(Records from a collection)
▼

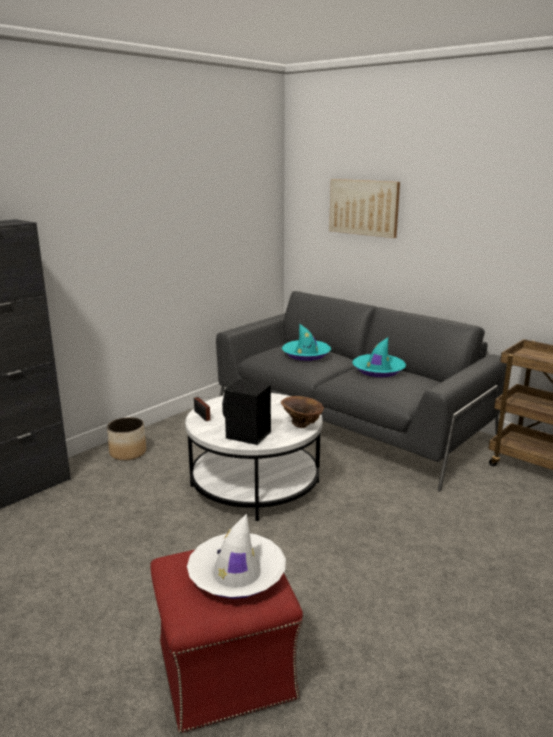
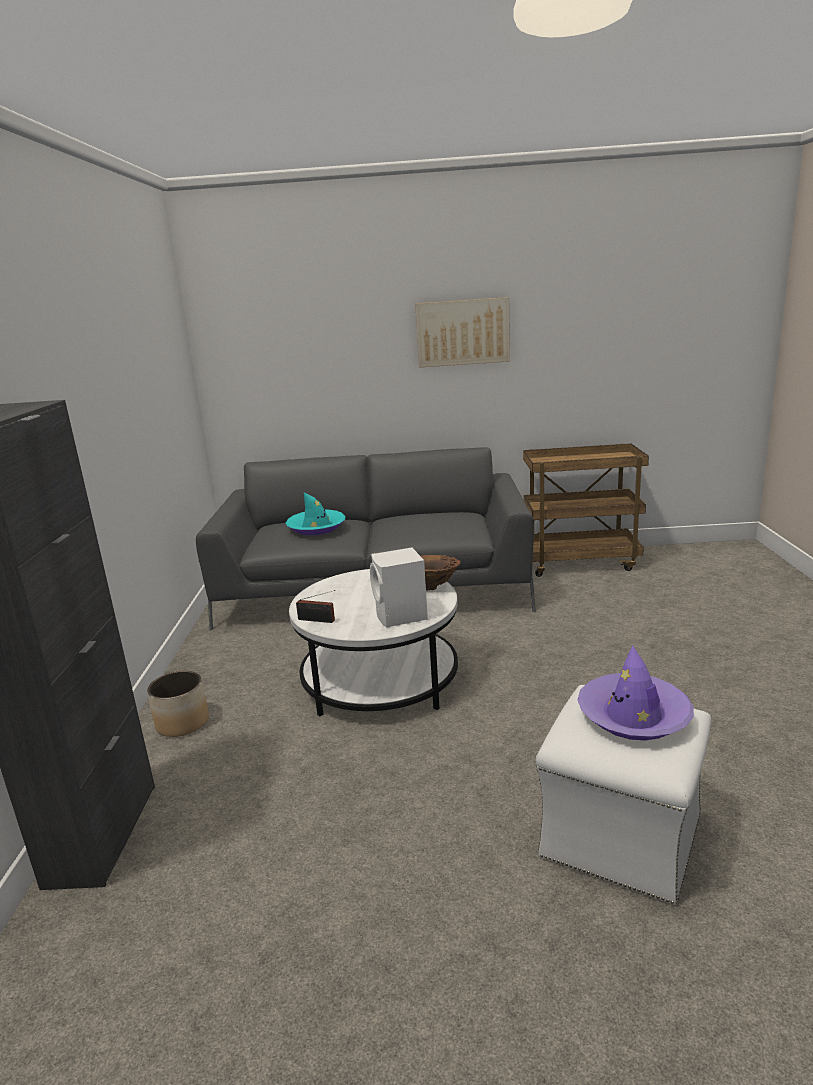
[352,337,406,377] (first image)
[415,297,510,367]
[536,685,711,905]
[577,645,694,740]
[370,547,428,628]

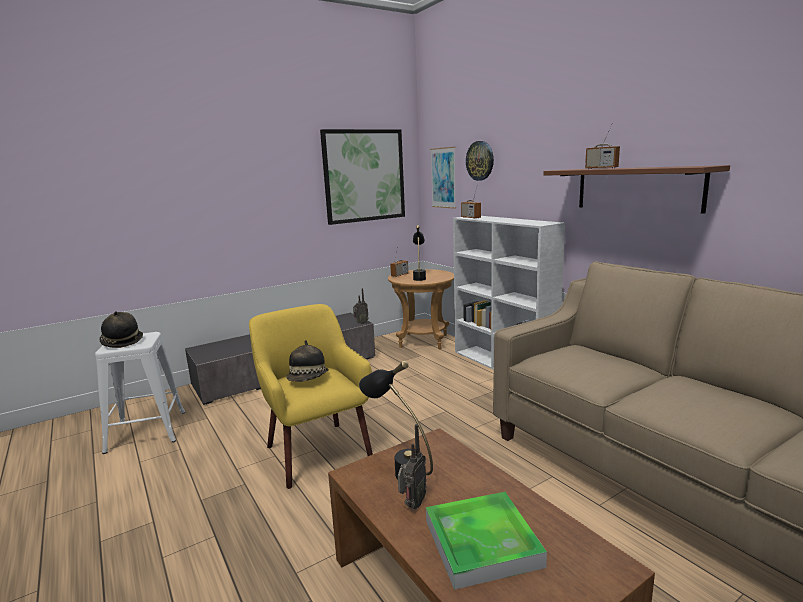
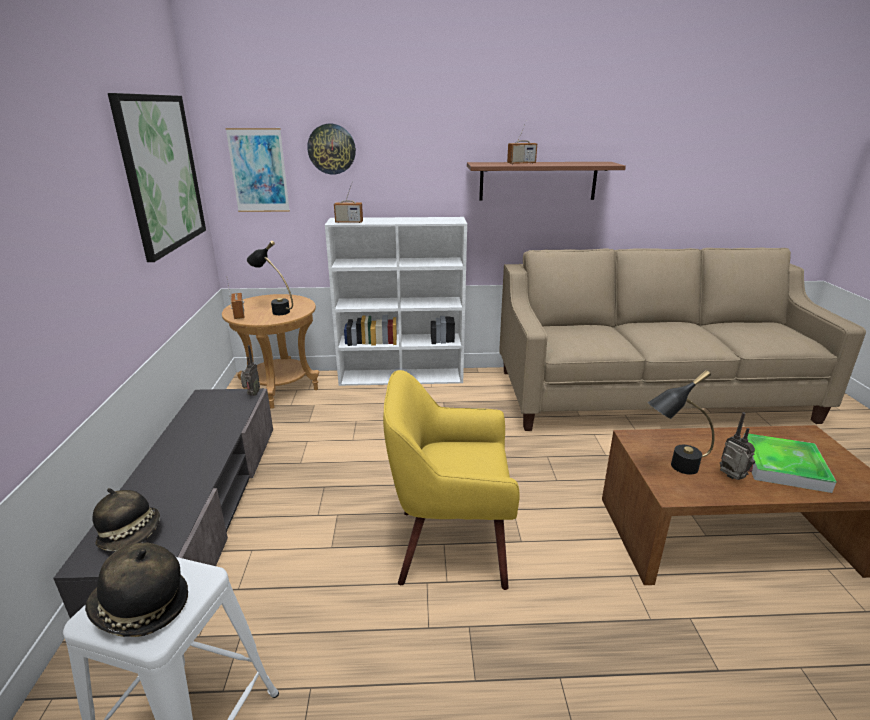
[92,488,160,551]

▲

Exercise brief ▸ Return all records exactly as they stand above, except for pictures.

Output for this task ▸
[352,337,406,377] (first image)
[415,297,510,367]
[536,685,711,905]
[577,645,694,740]
[370,547,428,628]

[92,488,160,551]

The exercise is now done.